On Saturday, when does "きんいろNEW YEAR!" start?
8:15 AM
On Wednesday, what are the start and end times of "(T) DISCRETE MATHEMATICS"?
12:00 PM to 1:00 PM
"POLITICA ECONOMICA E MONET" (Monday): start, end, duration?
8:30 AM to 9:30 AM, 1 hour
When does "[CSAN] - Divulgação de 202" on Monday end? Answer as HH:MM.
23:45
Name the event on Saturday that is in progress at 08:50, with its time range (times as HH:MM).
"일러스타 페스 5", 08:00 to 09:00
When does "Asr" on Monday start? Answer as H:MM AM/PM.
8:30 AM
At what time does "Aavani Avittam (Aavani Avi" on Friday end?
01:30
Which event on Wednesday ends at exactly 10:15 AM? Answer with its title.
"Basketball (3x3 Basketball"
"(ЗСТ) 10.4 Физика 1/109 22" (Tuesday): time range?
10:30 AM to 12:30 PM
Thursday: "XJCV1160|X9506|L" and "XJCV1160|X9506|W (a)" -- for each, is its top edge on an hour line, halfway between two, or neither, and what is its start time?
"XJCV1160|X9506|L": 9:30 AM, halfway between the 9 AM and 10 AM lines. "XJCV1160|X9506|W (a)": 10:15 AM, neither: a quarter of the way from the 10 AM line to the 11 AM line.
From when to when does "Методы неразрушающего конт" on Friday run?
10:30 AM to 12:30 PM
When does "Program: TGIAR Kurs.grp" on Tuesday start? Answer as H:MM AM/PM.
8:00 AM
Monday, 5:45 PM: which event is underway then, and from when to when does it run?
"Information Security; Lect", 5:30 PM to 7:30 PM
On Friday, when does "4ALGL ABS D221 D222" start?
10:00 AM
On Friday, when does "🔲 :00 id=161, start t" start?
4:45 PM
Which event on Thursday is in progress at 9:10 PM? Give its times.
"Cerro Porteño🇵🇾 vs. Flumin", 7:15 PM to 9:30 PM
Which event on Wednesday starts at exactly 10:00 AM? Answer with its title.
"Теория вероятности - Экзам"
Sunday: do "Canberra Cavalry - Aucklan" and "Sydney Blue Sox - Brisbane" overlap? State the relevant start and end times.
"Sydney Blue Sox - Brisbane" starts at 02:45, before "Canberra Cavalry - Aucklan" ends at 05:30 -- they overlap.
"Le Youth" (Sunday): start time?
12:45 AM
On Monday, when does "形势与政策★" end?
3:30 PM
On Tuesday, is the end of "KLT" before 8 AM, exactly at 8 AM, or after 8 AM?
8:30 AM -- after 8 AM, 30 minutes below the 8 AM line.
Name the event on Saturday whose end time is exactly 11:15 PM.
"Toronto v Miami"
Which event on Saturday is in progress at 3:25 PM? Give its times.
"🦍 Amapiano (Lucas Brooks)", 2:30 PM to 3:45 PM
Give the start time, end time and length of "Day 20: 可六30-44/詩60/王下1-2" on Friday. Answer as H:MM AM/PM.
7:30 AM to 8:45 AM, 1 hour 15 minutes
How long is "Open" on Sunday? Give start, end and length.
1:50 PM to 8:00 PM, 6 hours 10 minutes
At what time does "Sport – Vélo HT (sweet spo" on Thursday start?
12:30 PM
•••
Copy out the lines of the records above word for word.

On Saturday, when does "きんいろNEW YEAR!" start?
8:15 AM
On Wednesday, what are the start and end times of "(T) DISCRETE MATHEMATICS"?
12:00 PM to 1:00 PM
"POLITICA ECONOMICA E MONET" (Monday): start, end, duration?
8:30 AM to 9:30 AM, 1 hour
When does "[CSAN] - Divulgação de 202" on Monday end? Answer as HH:MM.
23:45
Name the event on Saturday that is in progress at 08:50, with its time range (times as HH:MM).
"일러스타 페스 5", 08:00 to 09:00
When does "Asr" on Monday start? Answer as H:MM AM/PM.
8:30 AM
At what time does "Aavani Avittam (Aavani Avi" on Friday end?
01:30
Which event on Wednesday ends at exactly 10:15 AM? Answer with its title.
"Basketball (3x3 Basketball"
"(ЗСТ) 10.4 Физика 1/109 22" (Tuesday): time range?
10:30 AM to 12:30 PM
Thursday: "XJCV1160|X9506|L" and "XJCV1160|X9506|W (a)" -- for each, is its top edge on an hour line, halfway between two, or neither, and what is its start time?
"XJCV1160|X9506|L": 9:30 AM, halfway between the 9 AM and 10 AM lines. "XJCV1160|X9506|W (a)": 10:15 AM, neither: a quarter of the way from the 10 AM line to the 11 AM line.
From when to when does "Методы неразрушающего конт" on Friday run?
10:30 AM to 12:30 PM
When does "Program: TGIAR Kurs.grp" on Tuesday start? Answer as H:MM AM/PM.
8:00 AM
Monday, 5:45 PM: which event is underway then, and from when to when does it run?
"Information Security; Lect", 5:30 PM to 7:30 PM
On Friday, when does "4ALGL ABS D221 D222" start?
10:00 AM
On Friday, when does "🔲 :00 id=161, start t" start?
4:45 PM
Which event on Thursday is in progress at 9:10 PM? Give its times.
"Cerro Porteño🇵🇾 vs. Flumin", 7:15 PM to 9:30 PM
Which event on Wednesday starts at exactly 10:00 AM? Answer with its title.
"Теория вероятности - Экзам"
Sunday: do "Canberra Cavalry - Aucklan" and "Sydney Blue Sox - Brisbane" overlap? State the relevant start and end times.
"Sydney Blue Sox - Brisbane" starts at 02:45, before "Canberra Cavalry - Aucklan" ends at 05:30 -- they overlap.
"Le Youth" (Sunday): start time?
12:45 AM
On Monday, when does "形势与政策★" end?
3:30 PM
On Tuesday, is the end of "KLT" before 8 AM, exactly at 8 AM, or after 8 AM?
8:30 AM -- after 8 AM, 30 minutes below the 8 AM line.
Name the event on Saturday whose end time is exactly 11:15 PM.
"Toronto v Miami"
Which event on Saturday is in progress at 3:25 PM? Give its times.
"🦍 Amapiano (Lucas Brooks)", 2:30 PM to 3:45 PM
Give the start time, end time and length of "Day 20: 可六30-44/詩60/王下1-2" on Friday. Answer as H:MM AM/PM.
7:30 AM to 8:45 AM, 1 hour 15 minutes
How long is "Open" on Sunday? Give start, end and length.
1:50 PM to 8:00 PM, 6 hours 10 minutes
At what time does "Sport – Vélo HT (sweet spo" on Thursday start?
12:30 PM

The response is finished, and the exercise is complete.